Another group the task force must reach, says Jaschinski, is binge users or recreational users – people who may use once a week or once a month – and who because of that are at higher risk of overdose. “That one use with the wrong substance can result in a death and it has happened,” he said. “People unwittingly thought they were using cocaine but there was fentanyl mixed in with it, and unfortunately they never wake up.”
Because the root causes of addiction, or substance use disorder as it’s clinically known, are so varied, the task force is looking at several options for reducing the death count, some of which are already underway, such as a safe consumption site.
To ensure their tactics are effective, they also need to be long term, Jaschinski said. “We want the changes that we bring about to be sustainable and for that we need complete support from Vancouver Coastal Health,” he said.
“I wouldn’t want to see something that just shows up for a short period of time and when the focus is off opioid deaths it just disappears again … because substance use disorder will be with us forever, just like asthma and diabetes.”
To that end, the task force wants to see access to safe consumption and treatment services from Gibsons to Pender Harbour. Currently, those services are concentrated in Sechelt.
One option, to start, could be a mobile safe consumption site – something that has worked in Powell River.
Local governments are expected to weigh in on options for locations for a site after the issue was brought to the forefront with an ad hoc site that appeared near Hightide Avenue in Sechelt in June.
A recent small survey of users distributed in Sechelt by the Sunshine Coast CAT, found 90 per cent of respondents had either overdosed or were at risk of overdose, and 100 per cent would use a public safe consumption site. The CAT will be distributing a similar survey in Gibsons.
But the number of people accessing treatment such as methadone at the Sechelt Hospital clinic, where Dr. Jaschinski works, is low – 32 per cent had accessed the treatment and 15 per cent hadn’t heard of the clinic.
Many people, including binge users, don’t want treatment and “it’s them in particular that we need to reach out to,” said Jaschinski. To that end, the task force will be communicating with physicians on the Sunshine Coast to familiarize them with a new “safe supply” program launched during the COVID-19 crisis to prevent people from accessing poisoned drugs flowing on the street. Jaschinski has provided prescriptions for about 20 people so far and is expecting more people to join.

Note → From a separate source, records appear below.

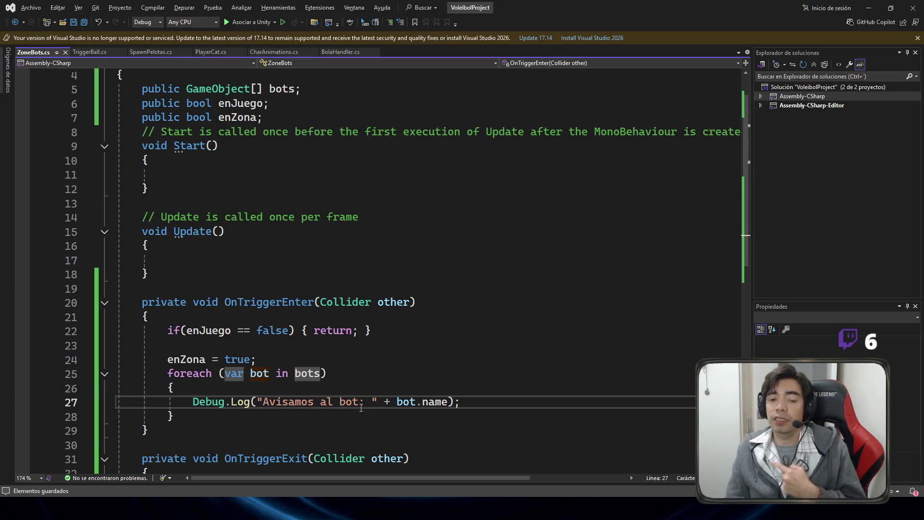
scroll(199, 263, down, 3)
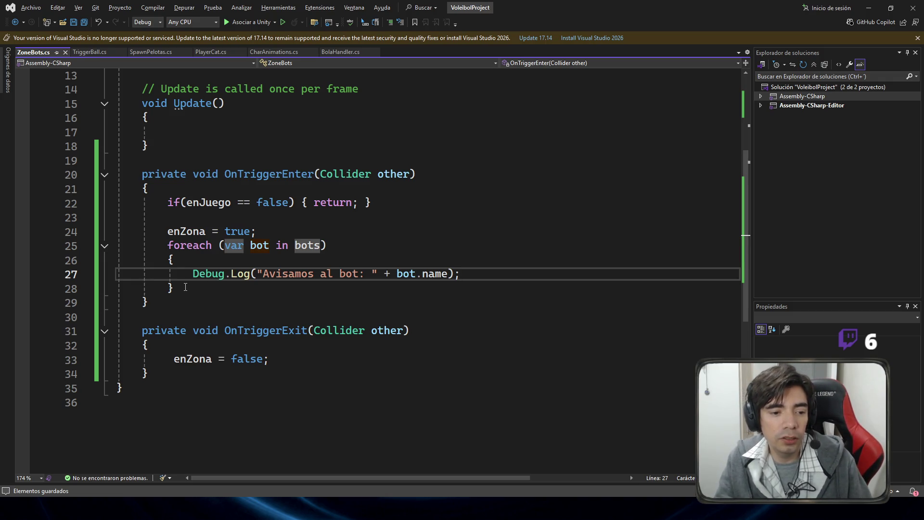
drag(186, 288, 117, 246)
Step: Copy the foreach loop and paste it below enZona = false in OnTriggerExit
key(ctrl+c)
click(295, 359)
key(Return)
key(ctrl+v)
scroll(357, 366, down, 3)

And to educate patients treated for overdose at Sechelt Hospital, the task force is looking to assemble take-home kits that contain the opioid-reversing agent naloxone, a list of resources available on the Sunshine Coast and an explanation of how safe supply works, “so when they leave the emerge they have some tools readily available,” Jaschinski said. “At the moment people tend to leave and they have nothing.”
As with the COVID-19 task force, its lifespan will also depend on statistics, Jaschinski said. The task force will scale back only once a “radical” reduction in overdoses and deaths has been achieved.